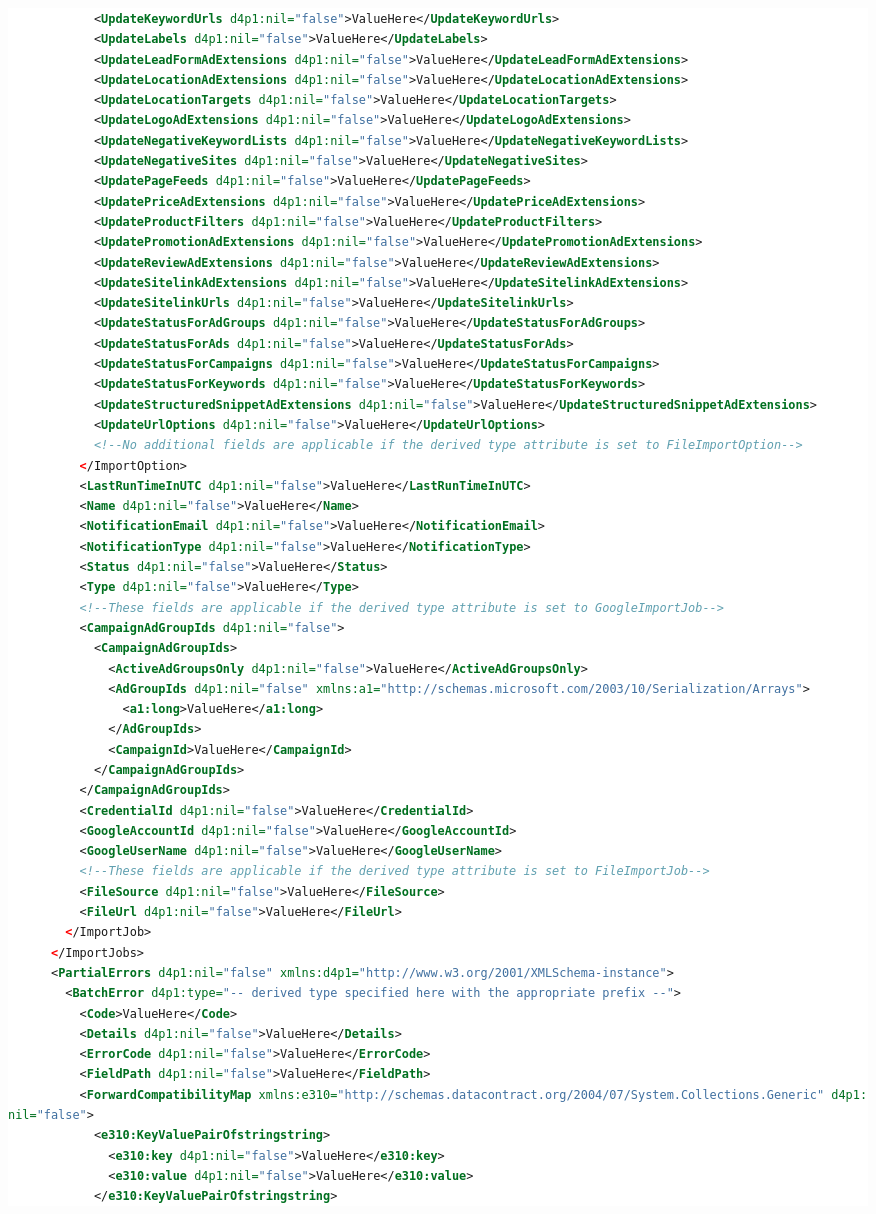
 ```xml
            <UpdateKeywordUrls d4p1:nil="false">ValueHere</UpdateKeywordUrls>
            <UpdateLabels d4p1:nil="false">ValueHere</UpdateLabels>
            <UpdateLeadFormAdExtensions d4p1:nil="false">ValueHere</UpdateLeadFormAdExtensions>
            <UpdateLocationAdExtensions d4p1:nil="false">ValueHere</UpdateLocationAdExtensions>
            <UpdateLocationTargets d4p1:nil="false">ValueHere</UpdateLocationTargets>
            <UpdateLogoAdExtensions d4p1:nil="false">ValueHere</UpdateLogoAdExtensions>
            <UpdateNegativeKeywordLists d4p1:nil="false">ValueHere</UpdateNegativeKeywordLists>
            <UpdateNegativeSites d4p1:nil="false">ValueHere</UpdateNegativeSites>
            <UpdatePageFeeds d4p1:nil="false">ValueHere</UpdatePageFeeds>
            <UpdatePriceAdExtensions d4p1:nil="false">ValueHere</UpdatePriceAdExtensions>
            <UpdateProductFilters d4p1:nil="false">ValueHere</UpdateProductFilters>
            <UpdatePromotionAdExtensions d4p1:nil="false">ValueHere</UpdatePromotionAdExtensions>
            <UpdateReviewAdExtensions d4p1:nil="false">ValueHere</UpdateReviewAdExtensions>
            <UpdateSitelinkAdExtensions d4p1:nil="false">ValueHere</UpdateSitelinkAdExtensions>
            <UpdateSitelinkUrls d4p1:nil="false">ValueHere</UpdateSitelinkUrls>
            <UpdateStatusForAdGroups d4p1:nil="false">ValueHere</UpdateStatusForAdGroups>
            <UpdateStatusForAds d4p1:nil="false">ValueHere</UpdateStatusForAds>
            <UpdateStatusForCampaigns d4p1:nil="false">ValueHere</UpdateStatusForCampaigns>
            <UpdateStatusForKeywords d4p1:nil="false">ValueHere</UpdateStatusForKeywords>
            <UpdateStructuredSnippetAdExtensions d4p1:nil="false">ValueHere</UpdateStructuredSnippetAdExtensions>
            <UpdateUrlOptions d4p1:nil="false">ValueHere</UpdateUrlOptions>
            <!--No additional fields are applicable if the derived type attribute is set to FileImportOption-->
          </ImportOption>
          <LastRunTimeInUTC d4p1:nil="false">ValueHere</LastRunTimeInUTC>
          <Name d4p1:nil="false">ValueHere</Name>
          <NotificationEmail d4p1:nil="false">ValueHere</NotificationEmail>
          <NotificationType d4p1:nil="false">ValueHere</NotificationType>
          <Status d4p1:nil="false">ValueHere</Status>
          <Type d4p1:nil="false">ValueHere</Type>
          <!--These fields are applicable if the derived type attribute is set to GoogleImportJob-->
          <CampaignAdGroupIds d4p1:nil="false">
            <CampaignAdGroupIds>
              <ActiveAdGroupsOnly d4p1:nil="false">ValueHere</ActiveAdGroupsOnly>
              <AdGroupIds d4p1:nil="false" xmlns:a1="http://schemas.microsoft.com/2003/10/Serialization/Arrays">
                <a1:long>ValueHere</a1:long>
              </AdGroupIds>
              <CampaignId>ValueHere</CampaignId>
            </CampaignAdGroupIds>
          </CampaignAdGroupIds>
          <CredentialId d4p1:nil="false">ValueHere</CredentialId>
          <GoogleAccountId d4p1:nil="false">ValueHere</GoogleAccountId>
          <GoogleUserName d4p1:nil="false">ValueHere</GoogleUserName>
          <!--These fields are applicable if the derived type attribute is set to FileImportJob-->
          <FileSource d4p1:nil="false">ValueHere</FileSource>
          <FileUrl d4p1:nil="false">ValueHere</FileUrl>
        </ImportJob>
      </ImportJobs>
      <PartialErrors d4p1:nil="false" xmlns:d4p1="http://www.w3.org/2001/XMLSchema-instance">
        <BatchError d4p1:type="-- derived type specified here with the appropriate prefix --">
          <Code>ValueHere</Code>
          <Details d4p1:nil="false">ValueHere</Details>
          <ErrorCode d4p1:nil="false">ValueHere</ErrorCode>
          <FieldPath d4p1:nil="false">ValueHere</FieldPath>
          <ForwardCompatibilityMap xmlns:e310="http://schemas.datacontract.org/2004/07/System.Collections.Generic" d4p1:nil="false">
            <e310:KeyValuePairOfstringstring>
              <e310:key d4p1:nil="false">ValueHere</e310:key>
              <e310:value d4p1:nil="false">ValueHere</e310:value>
            </e310:KeyValuePairOfstringstring>
```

> **Work to be completed**
Pull out all lines from the entries above in which the word "KeyValuePairOfstringstring" appears.

> **Result of this exercise**
            <e310:KeyValuePairOfstringstring>
            </e310:KeyValuePairOfstringstring>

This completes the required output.